Nûr-i aynım,
Çeşm-i giryânım,
Attila İlhan o meşhur şiirinde “Gözlerin gözlerime değince / felâketim olurdu ağlardım” diyordu. Ne zaman bu şiiri okusam, gözlerin nasıl olup da felâkete sebep olabileceğini düşünmüş, “felâket” kelimesinin üzerine şairâne bir ustalıkla bindirilen muhtemel yan anlamlar üzerine uzun uzun kafa yormuşumdur. Şimdi sorayım sana: Gönlün bir nehir gibi kuruması mıdır felâket, yoksa baraj kapakları açılmışçasına gümbür gümbür çağlaması mıdır? Firkat ateşiyle yanıp kavrulmak mıdır felâket, yoksa buz kesmiş bir kalple insanın içinin titremesi midir? Bunlar kadar -ve belki daha da- önemlisi, neden felâket dediğimiz şey gözün göze değmesiyle meydana gelmektedir?
Bu mektupta, sana, konuyla ilgili serâzâd düşüncelerimin beni hangi ıssız kıyılara sürüklediğini, “denizden yeni çıkmış ağların kokusunda” zihnimin beni nerelere alıp götürdüğünü anlatmak istiyorum.
Biliyorsun, göz genel olarak edebiyatımızda, özelde ise dîvan şiirimizde yaygın olarak kullanılan, en çok bilinen mazmunlardan birisidir. Birçok eserde doğrudan “göz” kelimesine başvurulduğu gibi, kimi zaman dîde, ayn, çeşm gibi kelimeler ve bu kelimelerden türeyen terkipler de ön plana çıkmıştır. “Nihansın dîdeden” ve “Bakmıyor çeşm-i siyah feryâde” şarkılarını, “İşte gidiyorum çeşm-i siyahım” türküsünü, Şeyh Gâlib’in o meşhur ve olağanüstü güzellikteki “Merdüm-i dide-i ekvân olan âdemsin sen” mısraını, tasavvuftaki “ayn’el yakin” terimini ne kadar çok kişi duymuştur.

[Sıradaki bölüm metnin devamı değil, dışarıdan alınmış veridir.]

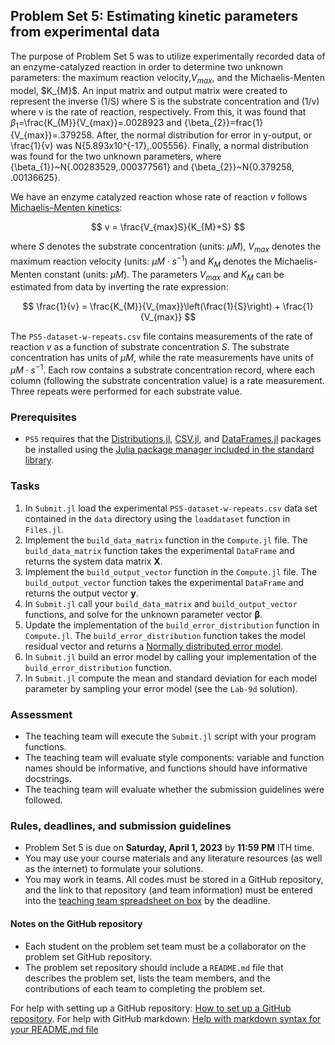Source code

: ## Problem Set 5: Estimating kinetic parameters from experimental data

The purpose of Problem Set 5 was to utilize experimentally recorded data of an enzyme-catalyzed reaction in order to determine two unknown parameters: the maximum reaction velocity,$V_{max}$, and the Michaelis-Menten model, $K_{M}\$. An input matrix and output matrix were created to represent the inverse (1/S) where S is the substrate concentration and (1/v) where v is the rate of reaction, respectively. From this, it was found that ${\beta_{1}}$=\frac{K_{M}}{V_{max}}\=.0028923 and {\beta_{2}}=frac{1}{V_{max}}=.379258. After, the normal distribution for error in y-output, or \frac{1}{v} was N{5.893x10^{-17},.005556}. Finally, a normal distribution was found for the two unknown parameters, where {\beta_{1}}~N{.00283529,.000377561} and {\beta_{2}}~N{0.379258, .00136625}. 

We have an enzyme catalyzed reaction whose rate of reaction $v$ follows [Michaelis–Menten kinetics](https://en.wikipedia.org/wiki/Michaelis–Menten_kinetics):

$$
v = \frac{V_{max}S}{K_{M}+S}
$$

where $S$ denotes the substrate concentration (units: $\mu{M}$), $V_{max}$ denotes the maximum reaction velocity (units: $\mu{M}\cdot{s}^{-1}$) and $K_{M}$ denotes the Michaelis-Menten constant (units: $\mu{M}$). The parameters $V_{max}$ and $K_{M}$ can be estimated from data by inverting the rate expression:

$$
\frac{1}{v} = \frac{K_{M}}{V_{max}}\left(\frac{1}{S}\right) + \frac{1}{V_{max}}
$$

The `PS5-dataset-w-repeats.csv` file contains measurements of the rate of reaction $v$ as a function of substrate concentration $S$. The substrate concentration has units of $\mu{M}$, while the rate measurements have units of $\mu{M}\cdot{s}^{-1}$. Each row contains a substrate concentration record, where each column (following the substrate concentration value) is a rate measurement. Three repeats were performed for each substrate value.

### Prerequisites
* `PS5` requires that the [Distributions.jl](https://github.com/JuliaStats/Distributions.jl), [CSV.jl](https://github.com/JuliaData/CSV.jl), and [DataFrames.jl](https://github.com/JuliaData/DataFrames.jl) packages be installed using the [Julia package manager included in the standard library](https://docs.julialang.org/en/v1/stdlib/Pkg/).

### Tasks
1. In `Submit.jl` load the experimental `PS5-dataset-w-repeats.csv` data set contained in the `data` directory using the `loaddataset` function in `Files.jl`.
1. Implement the `build_data_matrix` function in the `Compute.jl` file. The `build_data_matrix` function takes the experimental `DataFrame` and returns the system data matrix $\mathbf{X}$.
1. Implement the `build_output_vector` function in the `Compute.jl` file. The `build_output_vector` function takes the experimental `DataFrame` and returns the output vector $\mathbf{y}$.
1. In `Submit.jl` call your `build_data_matrix` and `build_output_vector` functions, and solve for the unknown parameter vector $\mathbf{\beta}$.
1. Update the implementation of the `build_error_distribution` function in `Compute.jl`. The `build_error_distribution` function takes the model residual vector and returns a [Normally distributed error model](https://juliastats.org/Distributions.jl/stable/univariate/#Distributions.Normal).
1. In `Submit.jl` build an error model by calling your implementation of the `build_error_distribution` function.
1. In `Submit.jl` compute the mean and standard deviation for each model parameter by sampling your error model (see the `Lab-9d` solution).

### Assessment
* The teaching team will execute the `Submit.jl` script with your program functions. 
* The teaching team will evaluate style components: variable and function names should be informative, and functions should have informative docstrings. 
* The teaching team will evaluate whether the submission guidelines were followed.

### Rules, deadlines, and submission guidelines
* Problem Set 5 is due on __Saturday, April 1, 2023__ by __11:59 PM__ ITH time. 
* You may use your course materials and any literature resources (as well as the internet) to formulate your solutions.
* You may work in teams. All codes must be stored in a GitHub repository, and the link to that repository (and team information) must be entered into the [teaching team spreadsheet on box](https://cornell.box.com/s/77qu4ubry3wgkw8p7s0qrfl0lb5u0spb) by the deadline. 

#### Notes on the GitHub repository
* Each student on the problem set team must be a collaborator on the problem set GitHub repository. 
* The problem set repository should include a `README.md` file that describes the problem set, lists the team members, and the contributions of each team to completing the problem set.

For help with setting up a GitHub repository: [How to set up a GitHub repository](https://docs.github.com/en/repositories/creating-and-managing-repositories/creating-a-new-repository). For help with GitHub markdown: [Help with markdown syntax for your README.md file](https://docs.github.com/en/get-started/writing-on-github/getting-started-with-writing-and-formatting-on-github/basic-writing-and-formatting-syntax)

İlginç olan “ayn” kelimesinin Arapça’da aynı zamanda pınar, kaynak; aslı, kendisi; eşyânın hakikati anlamlarına da gelmesidir. Bu yönüyle göz, görme organını tanımlamak için kullanılan bir kelime olmanın dışına taşmış, bunun çok daha ötesine geçmiş, üzerinde tefekkür edenin pusulasız gitmekte bir hayli müşkilât çekeceği geniş bir anlam haritasına dönüşmüştür.